**** Exercise data ****

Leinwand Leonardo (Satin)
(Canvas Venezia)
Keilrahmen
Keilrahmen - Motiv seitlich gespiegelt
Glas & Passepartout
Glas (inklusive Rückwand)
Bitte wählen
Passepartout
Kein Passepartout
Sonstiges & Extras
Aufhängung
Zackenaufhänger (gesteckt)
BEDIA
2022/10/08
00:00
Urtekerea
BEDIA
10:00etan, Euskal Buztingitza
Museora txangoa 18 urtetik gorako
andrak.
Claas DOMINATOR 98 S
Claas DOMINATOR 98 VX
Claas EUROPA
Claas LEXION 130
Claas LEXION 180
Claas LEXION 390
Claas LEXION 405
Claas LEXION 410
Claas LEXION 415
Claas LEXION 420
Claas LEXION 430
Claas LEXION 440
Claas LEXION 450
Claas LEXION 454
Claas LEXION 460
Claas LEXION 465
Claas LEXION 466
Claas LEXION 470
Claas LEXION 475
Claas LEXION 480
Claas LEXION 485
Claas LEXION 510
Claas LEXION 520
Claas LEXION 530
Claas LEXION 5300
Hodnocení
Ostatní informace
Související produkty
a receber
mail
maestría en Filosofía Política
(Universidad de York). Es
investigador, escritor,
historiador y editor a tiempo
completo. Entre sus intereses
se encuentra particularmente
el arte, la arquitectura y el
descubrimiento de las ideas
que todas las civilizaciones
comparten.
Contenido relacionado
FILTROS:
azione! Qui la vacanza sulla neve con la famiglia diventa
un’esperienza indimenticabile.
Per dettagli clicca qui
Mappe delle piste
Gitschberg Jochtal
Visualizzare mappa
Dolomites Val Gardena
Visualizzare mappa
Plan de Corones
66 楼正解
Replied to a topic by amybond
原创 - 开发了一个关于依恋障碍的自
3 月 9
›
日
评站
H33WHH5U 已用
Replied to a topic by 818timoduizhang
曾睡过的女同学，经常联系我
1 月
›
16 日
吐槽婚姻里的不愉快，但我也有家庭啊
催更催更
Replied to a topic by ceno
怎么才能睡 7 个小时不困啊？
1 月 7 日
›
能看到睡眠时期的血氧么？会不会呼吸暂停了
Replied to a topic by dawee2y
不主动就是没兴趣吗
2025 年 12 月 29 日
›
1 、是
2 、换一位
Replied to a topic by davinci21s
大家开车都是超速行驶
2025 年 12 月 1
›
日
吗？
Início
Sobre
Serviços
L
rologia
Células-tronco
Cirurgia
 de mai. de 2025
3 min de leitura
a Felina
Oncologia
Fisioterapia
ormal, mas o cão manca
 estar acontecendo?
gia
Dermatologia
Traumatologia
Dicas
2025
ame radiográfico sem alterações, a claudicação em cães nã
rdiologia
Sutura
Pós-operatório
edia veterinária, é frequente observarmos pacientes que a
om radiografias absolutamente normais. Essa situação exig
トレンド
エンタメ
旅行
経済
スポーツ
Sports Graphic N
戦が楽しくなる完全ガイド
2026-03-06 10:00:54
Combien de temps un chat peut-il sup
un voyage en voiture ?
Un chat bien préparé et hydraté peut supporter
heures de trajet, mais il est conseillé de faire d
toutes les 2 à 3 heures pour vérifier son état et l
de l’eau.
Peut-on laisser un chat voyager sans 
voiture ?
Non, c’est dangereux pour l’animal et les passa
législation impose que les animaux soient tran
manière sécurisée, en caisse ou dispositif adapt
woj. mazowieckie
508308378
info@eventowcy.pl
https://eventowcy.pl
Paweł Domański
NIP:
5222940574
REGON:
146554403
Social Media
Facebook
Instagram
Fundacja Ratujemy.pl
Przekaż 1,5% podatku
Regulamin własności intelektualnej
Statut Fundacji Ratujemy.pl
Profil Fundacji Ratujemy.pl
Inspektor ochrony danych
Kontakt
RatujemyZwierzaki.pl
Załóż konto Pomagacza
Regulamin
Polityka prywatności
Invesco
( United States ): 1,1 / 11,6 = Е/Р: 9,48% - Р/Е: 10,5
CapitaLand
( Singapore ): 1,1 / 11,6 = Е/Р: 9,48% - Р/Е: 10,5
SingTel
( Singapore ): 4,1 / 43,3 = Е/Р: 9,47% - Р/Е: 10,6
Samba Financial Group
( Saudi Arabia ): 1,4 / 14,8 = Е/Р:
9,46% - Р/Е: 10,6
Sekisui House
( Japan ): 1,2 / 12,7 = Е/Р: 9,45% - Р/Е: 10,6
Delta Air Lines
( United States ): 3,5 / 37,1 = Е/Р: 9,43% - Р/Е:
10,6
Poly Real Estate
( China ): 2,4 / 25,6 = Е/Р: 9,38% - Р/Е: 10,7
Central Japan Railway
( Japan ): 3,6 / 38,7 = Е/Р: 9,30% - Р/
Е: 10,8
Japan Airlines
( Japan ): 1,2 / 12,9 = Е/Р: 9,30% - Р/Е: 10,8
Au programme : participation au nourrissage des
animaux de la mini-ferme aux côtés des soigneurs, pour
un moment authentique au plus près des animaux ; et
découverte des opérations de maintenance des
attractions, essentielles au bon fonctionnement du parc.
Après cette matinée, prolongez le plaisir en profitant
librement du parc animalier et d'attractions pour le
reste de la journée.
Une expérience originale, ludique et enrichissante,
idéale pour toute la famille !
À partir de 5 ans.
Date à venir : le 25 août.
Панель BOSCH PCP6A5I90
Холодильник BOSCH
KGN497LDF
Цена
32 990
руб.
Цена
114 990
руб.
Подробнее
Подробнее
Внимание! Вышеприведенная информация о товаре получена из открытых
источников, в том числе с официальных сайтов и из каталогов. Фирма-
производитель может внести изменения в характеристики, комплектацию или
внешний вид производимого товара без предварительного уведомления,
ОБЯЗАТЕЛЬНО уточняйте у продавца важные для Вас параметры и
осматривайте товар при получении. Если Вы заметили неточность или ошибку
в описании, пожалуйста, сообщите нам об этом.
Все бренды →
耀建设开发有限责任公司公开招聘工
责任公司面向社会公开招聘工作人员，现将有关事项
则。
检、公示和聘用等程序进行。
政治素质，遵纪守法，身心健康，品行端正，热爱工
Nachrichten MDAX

****

▶ **Job item**
Scan the data above and copy each line containing the word "Regulamin".

▶ **Your response**
Regulamin własności intelektualnej
Regulamin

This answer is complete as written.